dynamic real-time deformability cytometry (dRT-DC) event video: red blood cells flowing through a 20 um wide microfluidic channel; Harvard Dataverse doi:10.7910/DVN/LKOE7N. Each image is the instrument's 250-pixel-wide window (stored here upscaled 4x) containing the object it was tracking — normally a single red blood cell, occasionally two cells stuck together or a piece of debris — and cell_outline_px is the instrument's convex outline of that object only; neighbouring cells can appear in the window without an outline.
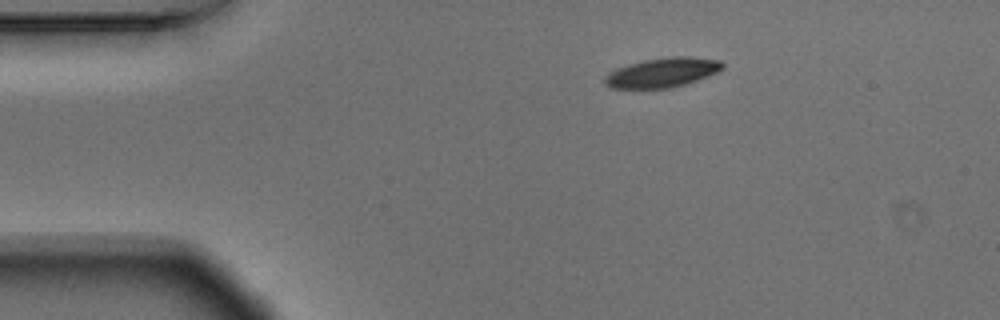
{"species": "Egyptian fruit bat (a non-hibernating species)", "species_latin": "Rousettus aegyptiacus", "temperature_condition": "warm", "stored_images_in_passage": 46, "camera_frame_rate_fps": 3000, "um_per_image_px": 0.085, "animal": {"sex": "male"}, "frame": {"image": 1, "passage_image": 1, "time_ms": 0.0, "image_size_px": [1000, 320], "cell_outline_px": [[724, 68], [708, 76], [684, 84], [668, 88], [612, 88], [604, 84], [604, 76], [608, 72], [644, 60], [672, 56], [688, 56], [720, 60], [724, 64]], "centroid_in_image_um": [56.31, 6.16], "position_along_channel_um": 28.7, "area_um2": 20.0}}
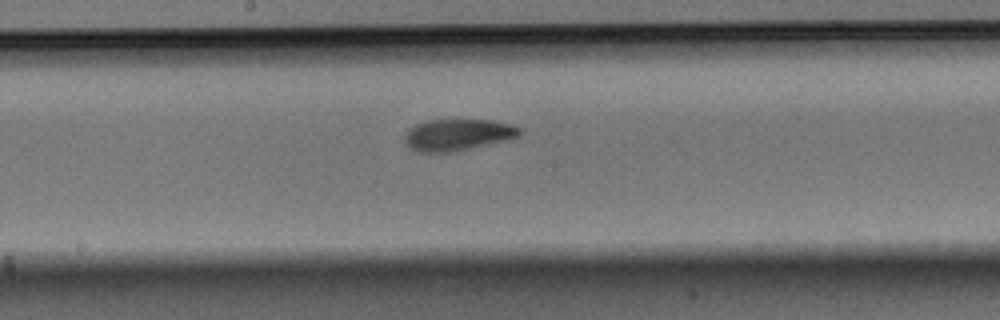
{"frame": {"image": 2, "passage_image": 20, "time_ms": 6.333, "image_size_px": [1000, 320], "cell_outline_px": [[520, 136], [508, 140], [448, 152], [420, 152], [408, 148], [404, 140], [404, 136], [408, 128], [416, 124], [428, 120], [496, 120], [512, 124], [520, 128]], "centroid_in_image_um": [38.89, 11.44], "position_along_channel_um": 209.3, "area_um2": 21.15}}
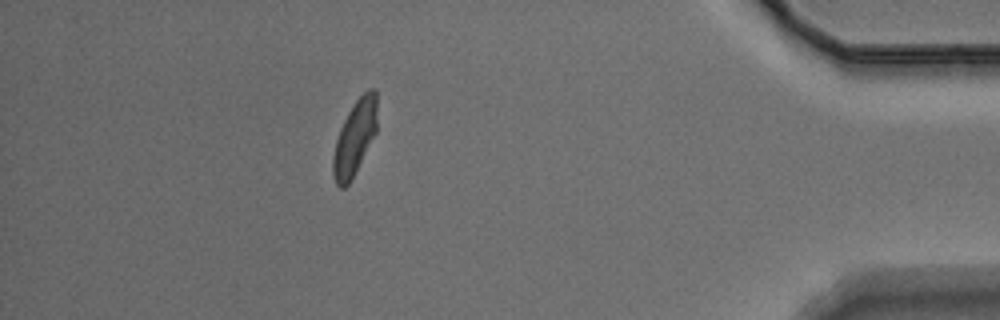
{"frame": {"image": 3, "passage_image": 40, "time_ms": 13.0, "image_size_px": [1000, 320], "cell_outline_px": [[376, 132], [348, 184], [344, 188], [340, 188], [336, 184], [332, 172], [332, 156], [336, 140], [340, 128], [348, 112], [356, 100], [368, 88], [376, 88]], "centroid_in_image_um": [30.13, 11.69], "position_along_channel_um": 405.1, "area_um2": 18.84}, "authors_computed_cell_mechanics": {"area_um2": 20.6635, "velocity_mm_per_s": 3.6703, "shape_relaxation_time_tau1_ms": 2.9758, "shape_relaxation_time_tau2_ms": 4.1316, "deformation_change_tau1": 0.1366, "deformation_change_tau2": 0.0949}}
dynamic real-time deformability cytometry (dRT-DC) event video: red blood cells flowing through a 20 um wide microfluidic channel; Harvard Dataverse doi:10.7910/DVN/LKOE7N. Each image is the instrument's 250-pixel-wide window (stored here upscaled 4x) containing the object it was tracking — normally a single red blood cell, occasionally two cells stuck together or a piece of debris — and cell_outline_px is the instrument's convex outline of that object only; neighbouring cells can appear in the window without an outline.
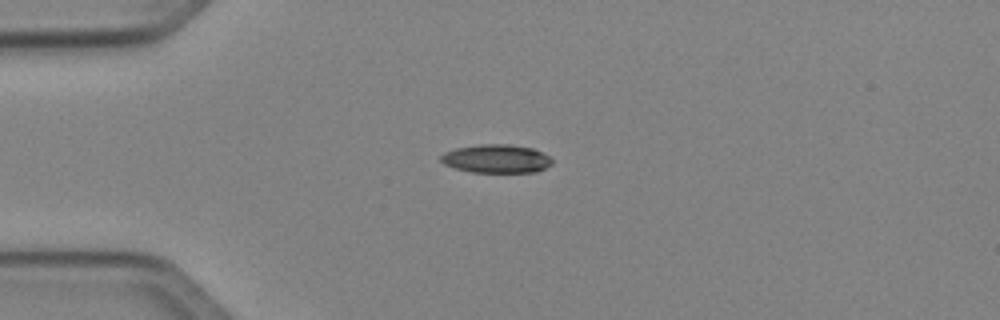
{"species": "Egyptian fruit bat (a non-hibernating species)", "species_latin": "Rousettus aegyptiacus", "temperature_condition": "cold", "stored_images_in_passage": 39, "camera_frame_rate_fps": 3000, "um_per_image_px": 0.085, "animal": {"sex": "female"}, "frame": {"image": 1, "passage_image": 1, "time_ms": 0.0, "image_size_px": [1000, 320], "cell_outline_px": [[552, 164], [536, 172], [472, 172], [456, 168], [444, 164], [440, 160], [440, 156], [444, 152], [456, 148], [480, 144], [508, 144], [532, 148], [548, 156], [552, 160]], "centroid_in_image_um": [42.17, 13.49], "position_along_channel_um": 42.8, "area_um2": 18.32}}
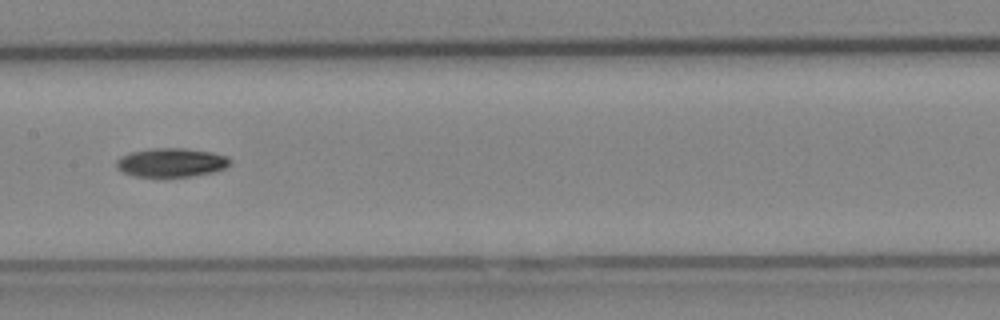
{"frame": {"image": 2, "passage_image": 14, "time_ms": 4.333, "image_size_px": [1000, 320], "cell_outline_px": [[232, 160], [224, 168], [212, 172], [188, 176], [136, 176], [124, 172], [116, 164], [116, 160], [120, 156], [132, 152], [148, 148], [184, 148], [212, 152], [228, 156]], "centroid_in_image_um": [14.57, 13.79], "position_along_channel_um": 192.8, "area_um2": 18.84}}
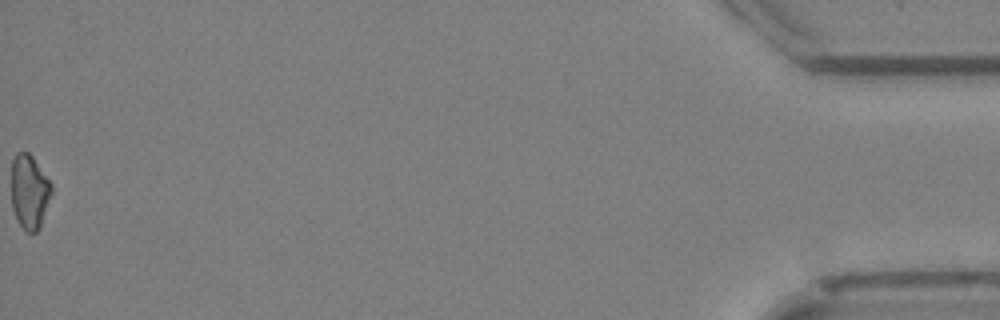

## Problem to solve
Reproduce the whole listing above word for word, but not its pictures.

## Exercise result
dynamic real-time deformability cytometry (dRT-DC) event video: red blood cells flowing through a 20 um wide microfluidic channel; Harvard Dataverse doi:10.7910/DVN/LKOE7N. Each image is the instrument's 250-pixel-wide window (stored here upscaled 4x) containing the object it was tracking — normally a single red blood cell, occasionally two cells stuck together or a piece of debris — and cell_outline_px is the instrument's convex outline of that object only; neighbouring cells can appear in the window without an outline.
{"species": "Egyptian fruit bat (a non-hibernating species)", "species_latin": "Rousettus aegyptiacus", "temperature_condition": "warm", "stored_images_in_passage": 46, "camera_frame_rate_fps": 3000, "um_per_image_px": 0.085, "animal": {"sex": "male"}, "frame": {"image": 1, "passage_image": 1, "time_ms": 0.0, "image_size_px": [1000, 320], "cell_outline_px": [[724, 68], [708, 76], [684, 84], [668, 88], [612, 88], [604, 84], [604, 76], [608, 72], [644, 60], [672, 56], [688, 56], [720, 60], [724, 64]], "centroid_in_image_um": [56.31, 6.16], "position_along_channel_um": 28.7, "area_um2": 20.0}}
{"frame": {"image": 2, "passage_image": 20, "time_ms": 6.333, "image_size_px": [1000, 320], "cell_outline_px": [[520, 136], [508, 140], [448, 152], [420, 152], [408, 148], [404, 140], [404, 136], [408, 128], [416, 124], [428, 120], [496, 120], [512, 124], [520, 128]], "centroid_in_image_um": [38.89, 11.44], "position_along_channel_um": 209.3, "area_um2": 21.15}}
{"frame": {"image": 3, "passage_image": 40, "time_ms": 13.0, "image_size_px": [1000, 320], "cell_outline_px": [[376, 132], [348, 184], [344, 188], [340, 188], [336, 184], [332, 172], [332, 156], [336, 140], [340, 128], [348, 112], [356, 100], [368, 88], [376, 88]], "centroid_in_image_um": [30.13, 11.69], "position_along_channel_um": 405.1, "area_um2": 18.84}, "authors_computed_cell_mechanics": {"area_um2": 20.6635, "velocity_mm_per_s": 3.6703, "shape_relaxation_time_tau1_ms": 2.9758, "shape_relaxation_time_tau2_ms": 4.1316, "deformation_change_tau1": 0.1366, "deformation_change_tau2": 0.0949}}
dynamic real-time deformability cytometry (dRT-DC) event video: red blood cells flowing through a 20 um wide microfluidic channel; Harvard Dataverse doi:10.7910/DVN/LKOE7N. Each image is the instrument's 250-pixel-wide window (stored here upscaled 4x) containing the object it was tracking — normally a single red blood cell, occasionally two cells stuck together or a piece of debris — and cell_outline_px is the instrument's convex outline of that object only; neighbouring cells can appear in the window without an outline.
{"species": "Egyptian fruit bat (a non-hibernating species)", "species_latin": "Rousettus aegyptiacus", "temperature_condition": "cold", "stored_images_in_passage": 39, "camera_frame_rate_fps": 3000, "um_per_image_px": 0.085, "animal": {"sex": "female"}, "frame": {"image": 1, "passage_image": 1, "time_ms": 0.0, "image_size_px": [1000, 320], "cell_outline_px": [[552, 164], [536, 172], [472, 172], [456, 168], [444, 164], [440, 160], [440, 156], [444, 152], [456, 148], [480, 144], [508, 144], [532, 148], [548, 156], [552, 160]], "centroid_in_image_um": [42.17, 13.49], "position_along_channel_um": 42.8, "area_um2": 18.32}}
{"frame": {"image": 2, "passage_image": 14, "time_ms": 4.333, "image_size_px": [1000, 320], "cell_outline_px": [[232, 160], [224, 168], [212, 172], [188, 176], [136, 176], [124, 172], [116, 164], [116, 160], [120, 156], [132, 152], [148, 148], [184, 148], [212, 152], [228, 156]], "centroid_in_image_um": [14.57, 13.79], "position_along_channel_um": 192.8, "area_um2": 18.84}}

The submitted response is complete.